Beyond the fluid-mosaic: Active construction of membrane

The cell membrane has been thought to behave as a two-dimensional fluid matrix, conceptualized as a fluid-mosaic of a multiple components. However, functional lateral heterogeneities variously termed as membrane rafts or domains have challenged this notion of a thermodynamically dictated membrane organization. Most recently, the study of the organization of cell surface proteins such as lipid-tethered GPI-anchored proteins, Ras-proteins and several glycolipids from many laboratories including ours have posed specific challenges to the conventional model of a membrane as a passively organized fluid-mosaic. We have found that many lipid-tethered proteins, are distributed as monomers and nanoclusters on the surface 
of living cells. The spatial distribution and dynamics of formation and breakup of these nanoclusters is unusual and controlled by the active remodeling of the underlying cortical actin (CA). 

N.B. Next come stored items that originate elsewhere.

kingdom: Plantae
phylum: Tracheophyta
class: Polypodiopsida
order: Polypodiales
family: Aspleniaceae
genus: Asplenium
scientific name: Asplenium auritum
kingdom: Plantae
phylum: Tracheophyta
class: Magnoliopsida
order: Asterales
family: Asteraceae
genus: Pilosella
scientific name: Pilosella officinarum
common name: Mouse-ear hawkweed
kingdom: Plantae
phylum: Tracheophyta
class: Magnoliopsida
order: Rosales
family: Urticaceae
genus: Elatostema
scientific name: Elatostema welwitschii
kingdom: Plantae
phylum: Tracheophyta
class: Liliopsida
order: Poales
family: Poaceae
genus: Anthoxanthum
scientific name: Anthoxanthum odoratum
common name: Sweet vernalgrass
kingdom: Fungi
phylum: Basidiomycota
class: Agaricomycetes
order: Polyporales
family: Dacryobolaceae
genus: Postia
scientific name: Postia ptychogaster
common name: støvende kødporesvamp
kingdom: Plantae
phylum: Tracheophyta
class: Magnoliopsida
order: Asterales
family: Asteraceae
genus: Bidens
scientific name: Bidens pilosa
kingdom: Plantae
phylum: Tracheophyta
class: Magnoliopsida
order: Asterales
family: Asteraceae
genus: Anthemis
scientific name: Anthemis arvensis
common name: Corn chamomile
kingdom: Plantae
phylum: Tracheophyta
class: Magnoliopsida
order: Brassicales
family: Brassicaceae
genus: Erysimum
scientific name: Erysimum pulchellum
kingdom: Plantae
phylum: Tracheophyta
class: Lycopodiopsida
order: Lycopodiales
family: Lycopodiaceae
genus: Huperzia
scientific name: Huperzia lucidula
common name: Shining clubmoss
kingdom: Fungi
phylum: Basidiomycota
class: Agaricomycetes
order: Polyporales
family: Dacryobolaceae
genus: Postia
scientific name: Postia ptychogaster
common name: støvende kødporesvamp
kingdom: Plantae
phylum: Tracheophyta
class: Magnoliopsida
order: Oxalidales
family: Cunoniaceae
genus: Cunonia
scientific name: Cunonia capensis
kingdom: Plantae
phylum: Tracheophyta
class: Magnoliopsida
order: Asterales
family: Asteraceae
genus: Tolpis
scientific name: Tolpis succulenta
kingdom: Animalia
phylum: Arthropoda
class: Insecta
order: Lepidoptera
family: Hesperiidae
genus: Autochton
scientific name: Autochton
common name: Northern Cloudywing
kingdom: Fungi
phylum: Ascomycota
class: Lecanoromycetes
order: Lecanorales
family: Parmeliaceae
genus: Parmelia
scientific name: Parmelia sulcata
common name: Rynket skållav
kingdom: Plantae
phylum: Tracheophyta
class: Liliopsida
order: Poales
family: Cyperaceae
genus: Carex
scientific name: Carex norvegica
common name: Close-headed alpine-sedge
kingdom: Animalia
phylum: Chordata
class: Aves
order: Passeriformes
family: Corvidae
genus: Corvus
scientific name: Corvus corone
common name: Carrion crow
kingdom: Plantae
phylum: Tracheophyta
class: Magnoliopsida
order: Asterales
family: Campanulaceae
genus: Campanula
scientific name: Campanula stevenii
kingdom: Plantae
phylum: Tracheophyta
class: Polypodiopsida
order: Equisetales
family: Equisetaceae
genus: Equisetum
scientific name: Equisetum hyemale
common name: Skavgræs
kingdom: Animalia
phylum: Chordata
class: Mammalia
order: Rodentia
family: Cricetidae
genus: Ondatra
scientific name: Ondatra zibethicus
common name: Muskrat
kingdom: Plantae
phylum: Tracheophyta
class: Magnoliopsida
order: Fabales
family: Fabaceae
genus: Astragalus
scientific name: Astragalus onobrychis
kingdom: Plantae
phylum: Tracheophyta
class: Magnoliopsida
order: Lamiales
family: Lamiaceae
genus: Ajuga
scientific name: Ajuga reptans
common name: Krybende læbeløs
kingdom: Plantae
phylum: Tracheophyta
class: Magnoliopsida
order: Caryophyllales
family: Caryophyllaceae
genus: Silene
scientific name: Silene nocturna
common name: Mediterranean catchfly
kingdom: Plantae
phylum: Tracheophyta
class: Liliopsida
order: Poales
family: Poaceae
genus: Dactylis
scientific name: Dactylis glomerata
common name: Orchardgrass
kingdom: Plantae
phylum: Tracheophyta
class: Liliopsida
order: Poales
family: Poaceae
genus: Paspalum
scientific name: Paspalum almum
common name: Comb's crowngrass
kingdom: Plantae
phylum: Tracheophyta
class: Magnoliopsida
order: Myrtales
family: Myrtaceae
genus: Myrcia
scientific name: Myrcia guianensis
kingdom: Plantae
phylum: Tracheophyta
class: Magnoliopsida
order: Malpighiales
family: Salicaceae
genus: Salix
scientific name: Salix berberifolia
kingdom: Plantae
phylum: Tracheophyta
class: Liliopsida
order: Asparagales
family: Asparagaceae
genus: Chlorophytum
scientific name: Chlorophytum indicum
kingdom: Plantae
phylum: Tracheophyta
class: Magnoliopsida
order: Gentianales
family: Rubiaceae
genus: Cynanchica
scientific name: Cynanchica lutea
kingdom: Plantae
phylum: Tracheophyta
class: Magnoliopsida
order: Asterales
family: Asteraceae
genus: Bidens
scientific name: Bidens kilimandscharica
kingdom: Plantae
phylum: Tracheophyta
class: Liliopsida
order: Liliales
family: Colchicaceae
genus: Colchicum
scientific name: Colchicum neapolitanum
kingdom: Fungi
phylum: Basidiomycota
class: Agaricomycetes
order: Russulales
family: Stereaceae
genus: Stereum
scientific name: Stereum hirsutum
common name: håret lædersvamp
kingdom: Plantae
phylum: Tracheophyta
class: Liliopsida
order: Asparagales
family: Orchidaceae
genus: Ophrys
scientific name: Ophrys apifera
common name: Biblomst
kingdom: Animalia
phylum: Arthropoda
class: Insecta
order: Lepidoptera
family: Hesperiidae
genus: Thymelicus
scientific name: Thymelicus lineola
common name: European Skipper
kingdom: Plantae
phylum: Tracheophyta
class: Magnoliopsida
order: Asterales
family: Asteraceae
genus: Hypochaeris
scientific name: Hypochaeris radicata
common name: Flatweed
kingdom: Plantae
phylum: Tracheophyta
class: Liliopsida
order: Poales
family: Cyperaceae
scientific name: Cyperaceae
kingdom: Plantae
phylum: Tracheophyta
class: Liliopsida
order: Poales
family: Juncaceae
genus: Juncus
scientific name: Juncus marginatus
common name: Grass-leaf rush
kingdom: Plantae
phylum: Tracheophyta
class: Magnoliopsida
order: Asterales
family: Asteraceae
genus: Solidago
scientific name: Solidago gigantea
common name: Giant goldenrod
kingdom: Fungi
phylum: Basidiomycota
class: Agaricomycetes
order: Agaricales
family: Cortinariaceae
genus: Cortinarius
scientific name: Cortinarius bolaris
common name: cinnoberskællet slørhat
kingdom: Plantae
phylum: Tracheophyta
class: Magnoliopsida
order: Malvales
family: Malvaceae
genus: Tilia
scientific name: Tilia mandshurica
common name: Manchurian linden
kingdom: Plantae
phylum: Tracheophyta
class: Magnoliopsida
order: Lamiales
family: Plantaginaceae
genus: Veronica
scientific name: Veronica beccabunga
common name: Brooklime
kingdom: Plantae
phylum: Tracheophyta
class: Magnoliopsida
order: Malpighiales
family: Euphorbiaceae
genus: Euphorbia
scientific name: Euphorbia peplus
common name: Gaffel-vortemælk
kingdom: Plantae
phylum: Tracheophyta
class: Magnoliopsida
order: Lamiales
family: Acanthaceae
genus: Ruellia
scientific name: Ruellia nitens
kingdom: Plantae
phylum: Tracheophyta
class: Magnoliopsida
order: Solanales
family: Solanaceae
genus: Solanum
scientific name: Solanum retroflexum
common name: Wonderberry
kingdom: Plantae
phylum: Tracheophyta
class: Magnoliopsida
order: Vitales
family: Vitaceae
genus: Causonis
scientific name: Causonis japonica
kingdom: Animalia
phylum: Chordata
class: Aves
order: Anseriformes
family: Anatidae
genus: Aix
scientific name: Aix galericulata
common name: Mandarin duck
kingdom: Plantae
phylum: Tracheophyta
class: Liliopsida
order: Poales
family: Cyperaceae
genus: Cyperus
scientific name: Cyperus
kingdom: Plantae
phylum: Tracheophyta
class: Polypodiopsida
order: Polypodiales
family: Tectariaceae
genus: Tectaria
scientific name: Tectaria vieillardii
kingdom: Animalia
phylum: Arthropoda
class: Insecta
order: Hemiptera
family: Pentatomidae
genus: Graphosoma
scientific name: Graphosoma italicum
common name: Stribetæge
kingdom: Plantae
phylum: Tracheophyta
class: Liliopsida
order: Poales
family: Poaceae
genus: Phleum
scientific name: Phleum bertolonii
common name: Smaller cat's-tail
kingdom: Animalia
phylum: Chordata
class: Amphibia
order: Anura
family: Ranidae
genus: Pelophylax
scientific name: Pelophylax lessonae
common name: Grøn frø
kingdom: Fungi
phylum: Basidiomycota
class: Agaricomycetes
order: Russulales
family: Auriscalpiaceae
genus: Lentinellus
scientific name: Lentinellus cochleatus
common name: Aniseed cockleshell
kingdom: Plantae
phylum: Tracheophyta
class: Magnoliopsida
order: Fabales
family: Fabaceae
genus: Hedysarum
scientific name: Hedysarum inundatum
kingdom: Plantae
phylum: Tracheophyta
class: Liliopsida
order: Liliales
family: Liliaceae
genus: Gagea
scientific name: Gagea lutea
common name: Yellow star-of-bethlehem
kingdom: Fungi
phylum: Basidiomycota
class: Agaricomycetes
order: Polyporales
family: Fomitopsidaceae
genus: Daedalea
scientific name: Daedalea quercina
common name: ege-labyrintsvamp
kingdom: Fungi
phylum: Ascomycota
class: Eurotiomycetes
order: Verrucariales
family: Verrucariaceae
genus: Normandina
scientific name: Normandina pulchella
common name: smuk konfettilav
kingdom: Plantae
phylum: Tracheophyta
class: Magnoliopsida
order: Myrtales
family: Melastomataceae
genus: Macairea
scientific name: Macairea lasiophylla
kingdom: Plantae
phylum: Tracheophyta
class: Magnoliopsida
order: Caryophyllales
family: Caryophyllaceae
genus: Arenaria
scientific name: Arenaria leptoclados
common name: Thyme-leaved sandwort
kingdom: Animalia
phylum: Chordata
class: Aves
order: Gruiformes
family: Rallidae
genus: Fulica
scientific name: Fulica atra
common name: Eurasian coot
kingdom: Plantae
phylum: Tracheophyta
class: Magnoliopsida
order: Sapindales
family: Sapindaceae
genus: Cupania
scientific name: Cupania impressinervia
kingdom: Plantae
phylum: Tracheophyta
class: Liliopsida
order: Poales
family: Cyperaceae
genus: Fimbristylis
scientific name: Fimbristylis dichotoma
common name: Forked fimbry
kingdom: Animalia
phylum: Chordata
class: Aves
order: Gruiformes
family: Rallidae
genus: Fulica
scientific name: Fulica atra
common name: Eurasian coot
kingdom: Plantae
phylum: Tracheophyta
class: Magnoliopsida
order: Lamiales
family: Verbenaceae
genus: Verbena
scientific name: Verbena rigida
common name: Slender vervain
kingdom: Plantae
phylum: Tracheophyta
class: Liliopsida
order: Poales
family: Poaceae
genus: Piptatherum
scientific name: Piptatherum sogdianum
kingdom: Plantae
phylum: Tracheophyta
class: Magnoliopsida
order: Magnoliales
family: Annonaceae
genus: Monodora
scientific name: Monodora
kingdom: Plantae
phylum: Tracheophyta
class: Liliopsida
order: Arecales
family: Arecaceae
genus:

In my lecture I will propose a mechanism for nanoclustering, based on active hydrodynamics of the CA and its coupling to the membrane, which consistently explains all our experimental observations.  Our theoretical framework also provides falsifiable predictions and I will discuss recent experiments from our laboratory that confirm this 
prediction. 

This work provides a new paradigm for molecular organization and its patiotemporal regulation on the plasma membrane, a prerequisite for the construction of specialized and functional membrane domains in 
living cell membranes. This paradigm has important implications for spatial and temporal regulation of chemical activity at the surface of a living cell.